From then on, Ole Aakjær ran his own advertising agency for 25 years. His creative talent made the agency a huge commercial success and the company grew rapidly. His creative mind managed to constantly adapt his business to the ongoing changes of the advertising industry, but life as an agency CEO was too much board room and whiteboard – and not enough art and creativity.

He tried to escape. He sold his agency and started over – with a new smaller agency. Again, he was a great commercial success, and again he was eventually stressed out by the demands of the clients, the never-ending meetings and the boring budgets. The lack of creativity and art with time stole his inspiration and joy of life.

Through the years, Ole had always surrounded himself with art and artistic souls; he ran a gallery, exhibited and collected art, helped and inspired artists. Art was always there, constantly intruding, but the expectations of the world and the pursuit of commercial success had always won – drawn him back, when he tried to escape. Until now.

In the summer of 2014, Ole took a long vacation to recharge and regain his inspiration. In the family summerhouse he borrowed his wife’s watercolors and rediscovered the serenity that creativity and deep concentration had always given him. Managing the watercolors took all his energy and attention and forced him to shut everything else out. Suddenly, he rediscovered the creative bubble of his childhood – and the joy and inspiration that came with it.

He posted his first painting on Facebook – for the fun of it. It sold immediately. He then posted a second and a third. They also sold. And with that, Ole’s soul finally left the advertising industry for good.
A gallery owner from Copenhagen quickly spotted Ole’s unique talent, and the first exhibition turned into a solo exhibition. Which sold out. As did most of his exhibitions.

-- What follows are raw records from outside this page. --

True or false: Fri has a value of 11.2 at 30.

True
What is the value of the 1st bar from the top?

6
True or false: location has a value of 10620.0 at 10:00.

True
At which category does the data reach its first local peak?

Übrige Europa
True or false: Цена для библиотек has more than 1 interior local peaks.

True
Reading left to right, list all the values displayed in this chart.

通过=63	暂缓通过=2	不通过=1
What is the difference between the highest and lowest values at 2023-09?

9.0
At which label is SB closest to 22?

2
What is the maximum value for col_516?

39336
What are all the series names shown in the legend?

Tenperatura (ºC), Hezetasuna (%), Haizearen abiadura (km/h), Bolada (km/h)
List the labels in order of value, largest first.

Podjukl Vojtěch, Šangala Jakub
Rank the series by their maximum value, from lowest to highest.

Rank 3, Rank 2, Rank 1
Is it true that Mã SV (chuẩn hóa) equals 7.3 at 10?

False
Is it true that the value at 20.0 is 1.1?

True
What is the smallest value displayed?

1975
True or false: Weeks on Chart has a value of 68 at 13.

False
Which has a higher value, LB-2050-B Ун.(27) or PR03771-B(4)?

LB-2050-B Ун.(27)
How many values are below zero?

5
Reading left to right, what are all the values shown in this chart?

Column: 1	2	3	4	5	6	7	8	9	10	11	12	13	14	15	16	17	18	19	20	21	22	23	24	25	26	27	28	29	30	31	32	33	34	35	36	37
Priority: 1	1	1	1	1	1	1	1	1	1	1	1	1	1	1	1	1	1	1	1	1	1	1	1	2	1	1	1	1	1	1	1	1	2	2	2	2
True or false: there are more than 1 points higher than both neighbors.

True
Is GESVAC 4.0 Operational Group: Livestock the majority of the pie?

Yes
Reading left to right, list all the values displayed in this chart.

Within a year there was a waitlist to buy an Ole Aakjær orginal.

Shortly after, sold-out exhibitions in i.e. Montreal, Oslo and Paris, led to an international breakthrough and permanent gallery representation in New York and Montreal. And then the museums followed.

In 2021, Ole Aakjær will open his first museum exhibitions – in Denmark and in China. Just 7 years after his creative and artistic mind and his crave for freedom finally won the battle.

Ole Aakjær’s massive popularity is primarily rooted in the fact that his work touches people and triggers strong emotions – because they invite people and their own story into the painting. His techniques are unparalleled as is his ability to focus on each piece and let the world around him disappear. The watercolors demand an extreme focus that he loves and masters – his childhood bubble all over again.

Ole is in many ways a quirky artist. He has his own way, he provokes, he goes against the flow and challenges norms and conventions – in art and in life. Not just for the sake of it, but because it is his core and nature. He has a creative and artistic hunger – like the little rebellious, yet sensitive boy – completely lost from the world in his own creative bubble.

He explores, plays, develops and changes all the time. He is unsnobbish, happy and generous, but at the same time a sensitive soul with an enormous vulnerability. A vulnerability and empathy that emerges in his art and touches his audience.

In his studio, he becomes a little boy again. Equally obsessed, equally ambitious. In perpetual pursuit of focus, tranquility and new creative paths and detours.